Centre for Clinical Research, North Denmark Regional Hospital, Hjørring, Denmark; Business Intelligence and Analysis, The North Denmark Region, Denmark.
Department of Computer Science, Aalborg University, Aalborg, Denmark.
J Hosp Infect. 2024 Dec;154:112-121. doi: 10.1016/j.jhin.2023.03.017. Epub 2023 Mar 31.
Machine learning (ML) models for early identification of patients at risk of hospital-acquired urinary tract infection (HA-UTI) may enable timely and targeted preventive and therapeutic strategies. However, clinicians are often challenged in the interpretation of the predictive outcomes provided by the ML models, which often reach different performances.
To train ML models for predicting patients at risk of HA-UTI using available data from electronic health records at the time of hospital admission. This study focused on the performance of different ML models and clinical explainability.
This retrospective study investigated patient data representing 138,560 hospital admissions in the North Denmark Region from 1 January 2017 to 31 December 2018. Fifty-one health sociodemographic and clinical features were extracted as the full dataset, and χ test and expert knowledge were used for feature selection, resulting in two reduced datasets. Seven different ML models were trained and compared between the three datasets.
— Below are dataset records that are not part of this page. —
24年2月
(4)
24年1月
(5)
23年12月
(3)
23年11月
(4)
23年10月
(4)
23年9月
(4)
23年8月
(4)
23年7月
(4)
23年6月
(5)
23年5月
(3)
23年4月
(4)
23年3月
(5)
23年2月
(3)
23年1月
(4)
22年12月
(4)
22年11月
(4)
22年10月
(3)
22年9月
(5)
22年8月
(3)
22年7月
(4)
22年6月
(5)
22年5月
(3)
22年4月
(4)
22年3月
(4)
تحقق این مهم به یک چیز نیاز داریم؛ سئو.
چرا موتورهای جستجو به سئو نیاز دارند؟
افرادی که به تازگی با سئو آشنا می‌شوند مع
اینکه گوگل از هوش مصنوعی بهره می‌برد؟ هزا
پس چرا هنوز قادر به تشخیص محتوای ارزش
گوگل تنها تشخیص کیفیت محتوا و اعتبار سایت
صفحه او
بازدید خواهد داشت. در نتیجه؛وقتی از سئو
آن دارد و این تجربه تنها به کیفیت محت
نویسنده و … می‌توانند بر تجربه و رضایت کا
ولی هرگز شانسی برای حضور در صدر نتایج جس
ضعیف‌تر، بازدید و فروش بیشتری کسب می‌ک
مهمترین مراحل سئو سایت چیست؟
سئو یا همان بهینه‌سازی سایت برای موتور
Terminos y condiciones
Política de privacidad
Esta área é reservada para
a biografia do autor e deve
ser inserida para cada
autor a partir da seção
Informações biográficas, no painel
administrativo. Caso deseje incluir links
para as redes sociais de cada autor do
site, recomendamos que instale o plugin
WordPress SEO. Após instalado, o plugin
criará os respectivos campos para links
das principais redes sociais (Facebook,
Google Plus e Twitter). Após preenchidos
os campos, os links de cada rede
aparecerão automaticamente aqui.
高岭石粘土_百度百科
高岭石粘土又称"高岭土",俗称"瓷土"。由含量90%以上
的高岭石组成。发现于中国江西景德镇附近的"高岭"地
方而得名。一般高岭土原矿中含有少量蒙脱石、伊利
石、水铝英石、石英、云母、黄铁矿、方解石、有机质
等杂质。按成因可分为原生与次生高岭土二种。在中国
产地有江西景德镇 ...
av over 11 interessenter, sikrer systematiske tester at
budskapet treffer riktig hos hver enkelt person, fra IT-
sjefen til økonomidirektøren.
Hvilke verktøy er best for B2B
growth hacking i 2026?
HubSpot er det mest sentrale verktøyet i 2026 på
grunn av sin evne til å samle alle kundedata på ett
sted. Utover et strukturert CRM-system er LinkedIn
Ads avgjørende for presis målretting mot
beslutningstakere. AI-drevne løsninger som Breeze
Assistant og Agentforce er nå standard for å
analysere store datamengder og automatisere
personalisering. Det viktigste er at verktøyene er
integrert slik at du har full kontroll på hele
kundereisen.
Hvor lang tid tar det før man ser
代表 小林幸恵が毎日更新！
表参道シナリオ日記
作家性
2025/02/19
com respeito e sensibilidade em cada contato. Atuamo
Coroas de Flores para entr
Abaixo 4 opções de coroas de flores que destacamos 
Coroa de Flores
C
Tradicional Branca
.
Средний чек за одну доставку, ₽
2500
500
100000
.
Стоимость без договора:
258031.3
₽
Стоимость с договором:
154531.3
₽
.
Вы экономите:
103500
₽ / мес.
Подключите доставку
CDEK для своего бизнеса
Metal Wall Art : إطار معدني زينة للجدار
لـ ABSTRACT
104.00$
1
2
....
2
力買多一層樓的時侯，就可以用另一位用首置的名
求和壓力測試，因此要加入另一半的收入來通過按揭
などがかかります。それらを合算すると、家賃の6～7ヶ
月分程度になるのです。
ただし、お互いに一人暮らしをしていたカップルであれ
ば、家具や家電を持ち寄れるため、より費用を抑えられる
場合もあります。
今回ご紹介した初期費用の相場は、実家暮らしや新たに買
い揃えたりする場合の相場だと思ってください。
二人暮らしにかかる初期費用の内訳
The SHapley Additive exPlanation (SHAP) method was used to support population- and patient-level explainability.
The best-performing ML model was the neural network model based on the full dataset, with an area under the curve (AUC) of 0.758. The neural network model was also the best-performing ML model based on the reduced datasets, with an AUC of 0.746. Clinical explainability was demonstrated with a SHAP summary and forceplot.
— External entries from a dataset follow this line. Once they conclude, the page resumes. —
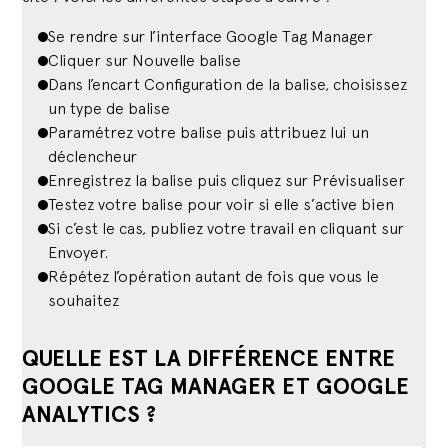
Se rendre sur l’interface Google Tag Manager
Cliquer sur Nouvelle balise
Dans l’encart Configuration de la balise, choisissez
un type de balise
Paramétrez votre balise puis attribuez lui un
déclencheur
Enregistrez la balise puis cliquez sur Prévisualiser
Testez votre balise pour voir si elle s’active bien
Si c’est le cas, publiez votre travail en cliquant sur
Envoyer.
Répétez l’opération autant de fois que vous le
souhaitez
QUELLE EST LA DIFFÉRENCE ENTRE
GOOGLE TAG MANAGER ET GOOGLE
ANALYTICS ?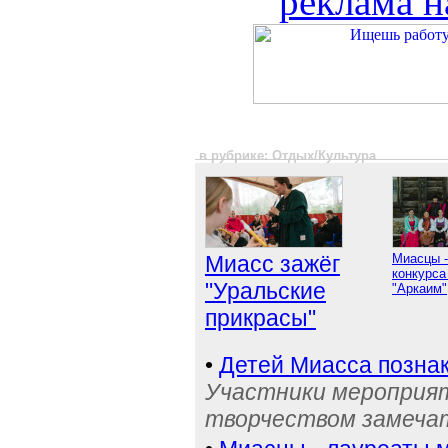
реклама н
в рубрике: Отдых/Культура
Миасс зажёг
Миасцы -
конкурса
"Уральские
"Аркаим"
прикрасы"
•
Детей Миасса позна
Участники мероприят
творчеством замечат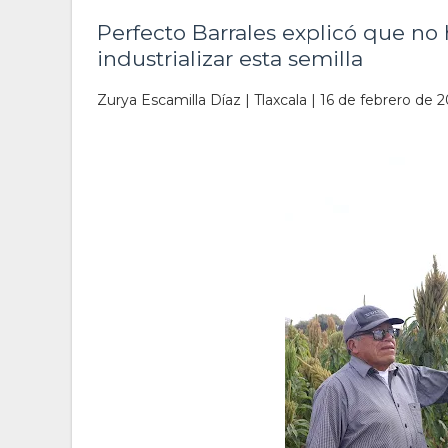
Perfecto Barrales explicó que no
industrializar esta semilla
Zurya Escamilla Díaz | Tlaxcala | 16 de febrero de 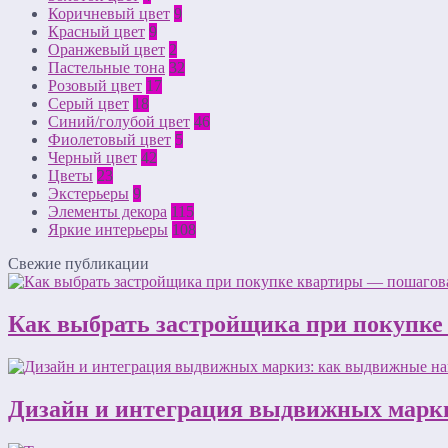
Коричневый цвет
9
Красный цвет
9
Оранжевый цвет
2
Пастельные тона
32
Розовый цвет
17
Серый цвет
18
Синий/голубой цвет
46
Фиолетовый цвет
5
Черный цвет
42
Цветы
23
Экстерьеры
9
Элементы декора
115
Яркие интерьеры
108
Свежие публикации
Как выбрать застройщика при покупке
Дизайн и интеграция выдвижных марки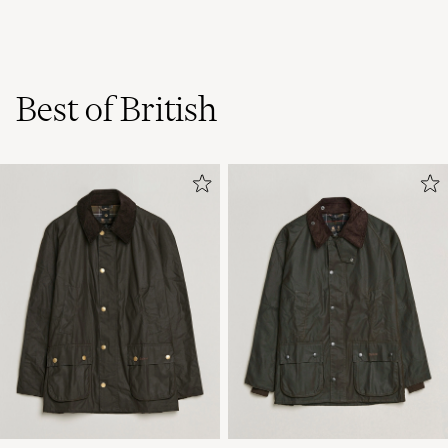
Best of British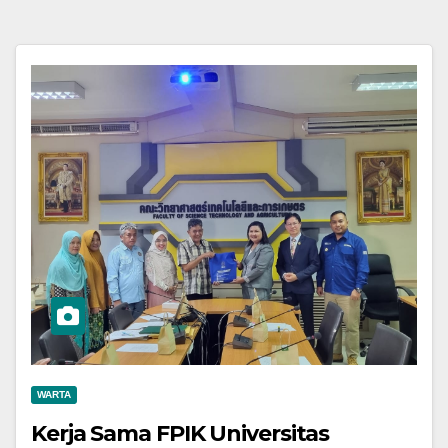
WARTA
Kerja Sama FPIK Universitas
Within 24 h of hospital admission, the ML models were able to identify patients at risk of developing HA-UTI, providing new opportunities to develop efficient strategies for the prevention of HA-UTI. SHAP was used to demonstrate how risk predictions can be explained at individual patient level and for the patient population in general.
机器学习 (ML) 模型可用于早期识别发生医院获得性尿路感染 (HA-UTI) 的高危患者,从而能够及时采取有针对性的预防和治疗策略。然而,临床医生通常难以理解 ML 模型提供的预测结果,因为这些结果的性能往往存在差异。
使用患者入院时电子健康记录中的可用数据来训练用于预测 HA-UTI 风险的 ML 模型。本研究侧重于不同 ML 模型的性能和临床可解释性。
这是一项回顾性研究,调查了来自 2017 年 1 月 1 日至 2018 年 12 月 31 日期间丹麦北部地区的 138560 例住院患者的数据。提取了 51 个健康社会人口统计学和临床特征作为完整数据集,并使用 χ2 检验和专家知识进行特征选择,得到两个简化数据集。在这三个数据集中,训练了 7 种不同的 ML 模型并进行了比较。使用 SHapley Additive exPlanation (SHAP) 方法来支持人群和个体水平的可解释性。
基于完整数据集的神经网络模型是表现最佳的 ML 模型,曲线下面积 (AUC) 为 0.758。基于简化数据集,神经网络模型也是表现最佳的 ML 模型,AUC 为 0.746。通过 SHAP 总结和力图展示了临床可解释性。
在入院后 24 小时内,ML 模型能够识别发生 HA-UTI 的高危患者,为开发高效的 HA-UTI 预防策略提供了新的机会。SHAP 用于展示如何在个体患者水平以及一般患者群体中解释风险预测。